EUR-Lex Access to European Union law

Back to EUR-Lex homepage

This document is an excerpt from the EUR-Lex website

Document 62017TN0216

Zaak T-216/17: Beroep ingesteld op 7 april 2017 — Mabrouk/Raad

OJ C 195, 19.6.2017, p. 34–34 (BG, ES, CS, DA, DE, ET, EL, EN, FR, HR, IT, LV, LT, HU, MT, NL, PL, PT, RO, SK, SL, FI, SV)

19.6.2017   

NL

Publicatieblad van de Europese Unie

C 195/34


Beroep ingesteld op 7 april 2017 — Mabrouk/Raad

(Zaak T-216/17)

(2017/C 195/47)

Procestaal: Engels

Partijen

Verzoekende partij: Mohamed Marouen Ben Ali Ben Mohamed Mabrouk (Tunis, Tunesië) (vertegenwoordigers: J-R. Farthouat, N. Boulay, advocaten, en S. Crosby, Solicitor)

Verwerende partij: Raad van de Europese Unie

Conclusies

besluit (GBVB) 2017/153 van de Raad van 27 januari 2017 tot wijziging van besluit 2011/72/GBVB betreffende restrictieve maatregelen tegen bepaalde personen en entiteiten vanwege de situatie in Tunesië (PB 2017, L 23, blz. 19) nietig verklaren, voor zover het betrekking heeft op verzoeker; en

verweerder verwijzen in de kosten.

Middelen en voornaamste argumenten

Ter ondersteuning van zijn beroep voert verzoeker vier middelen aan.

1.

De bevriezing van verzoekers tegoeden schendt het beginsel van de redelijke termijn dat is neergelegd in artikel 6 van het EVRM en artikel 47 van het Handvest van de grondrechten van de Europese Unie.

2.

Voor de bevriezing bestaan geen afdoende gronden:

In strijd met de door verzoeker overgelegde bewijzen, is de Raad van mening dat verzoekers tegoeden onrechtmatig zijn, doch de Raad motiveert dit standpunt niet.

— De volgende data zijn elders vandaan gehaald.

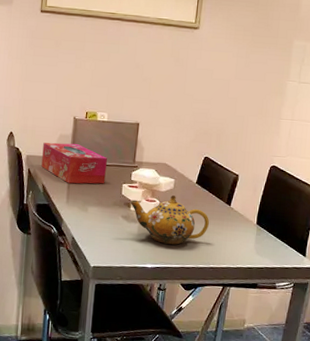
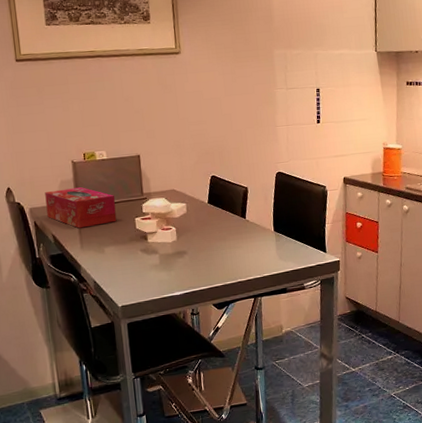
teapot: present [130,195,209,245] -> none [146,219,229,269]

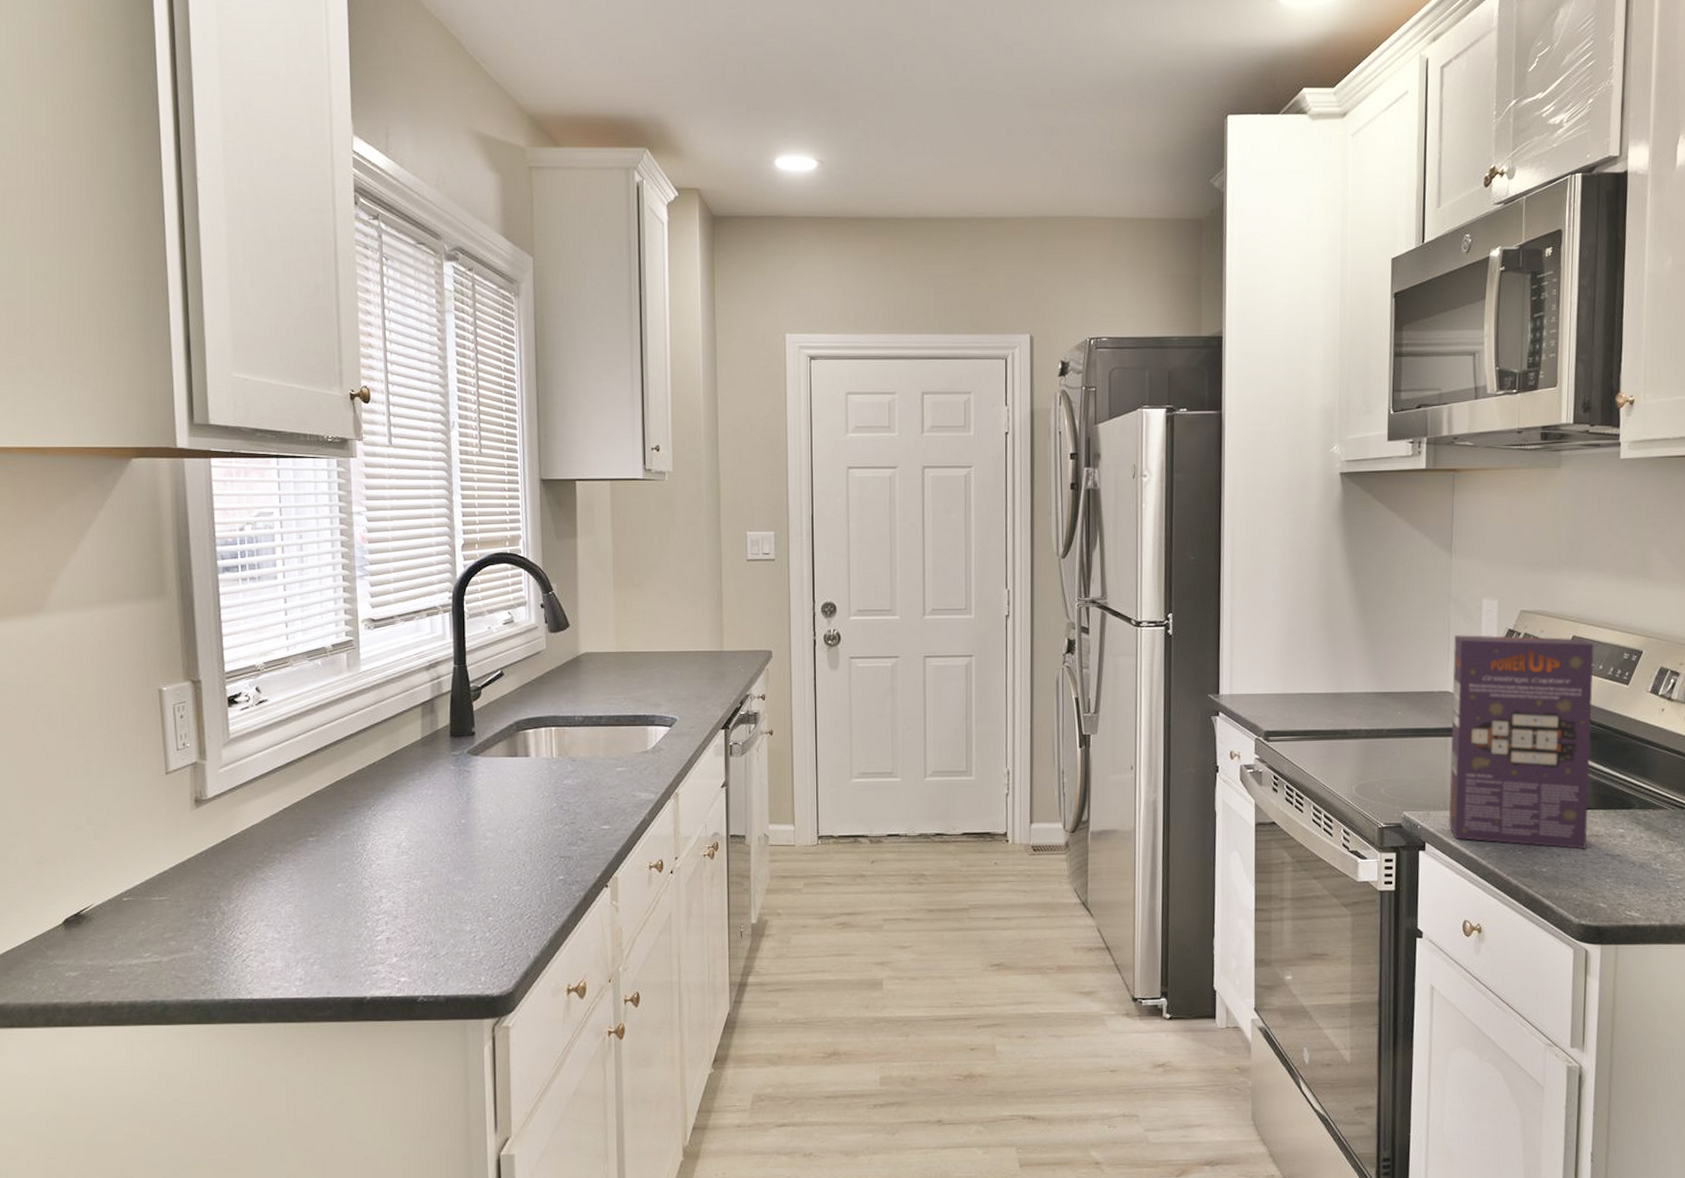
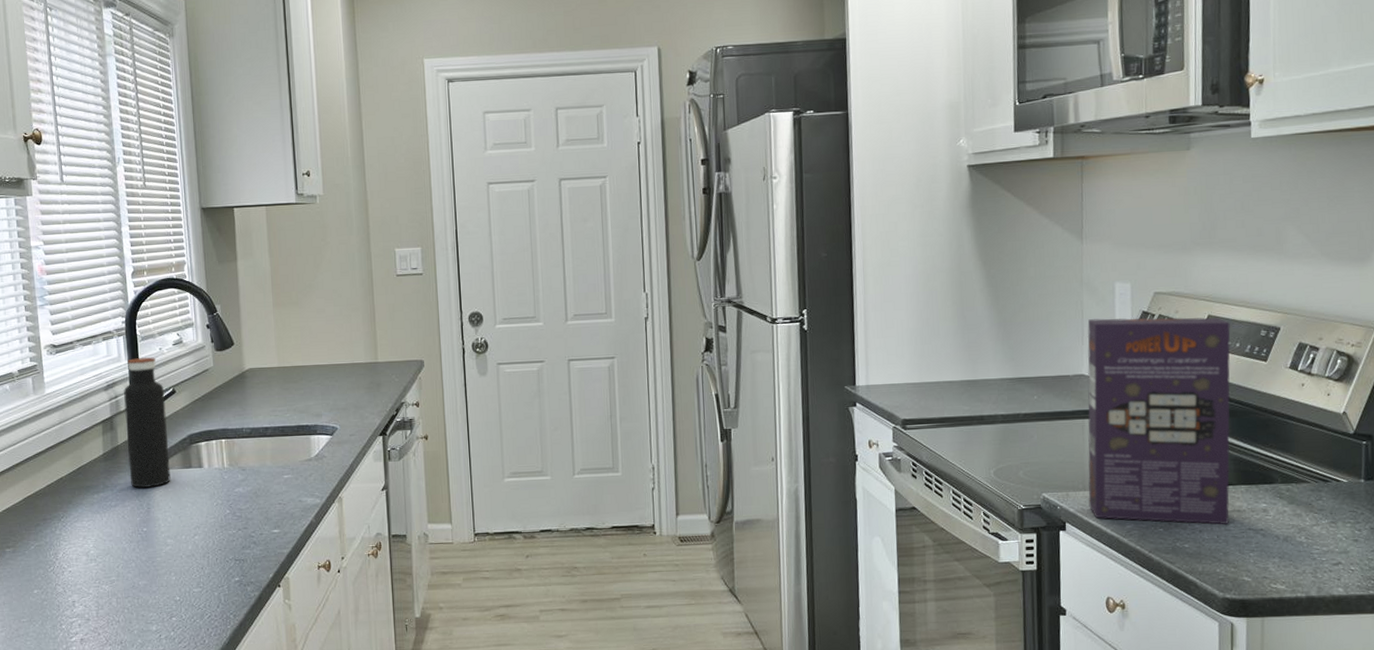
water bottle: none [447,636,494,777] -> present [124,357,171,489]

Door te stellen dat verzoekers tegoeden onrechtmatig zijn, geeft de Raad blijk van een onjuiste beoordeling van de feiten, zo er al een beoordeling plaatsvond.

De bevriezing treft geen doel aangezien zij ertoe strekt Tunesië bij te staan bij de terugvordering van verduisterde tegoeden, maar er bij verzoekers tegoeden geen sprake was van verduistering.

3.

Door de bevriezing van zijn tegoeden na de val van president Ben Ali, wordt verzoekers recht op werk geschonden.

4.

De bevriezing is hoe dan ook onevenredig en vormt een inbreuk op verzoekers eigendomsrechten.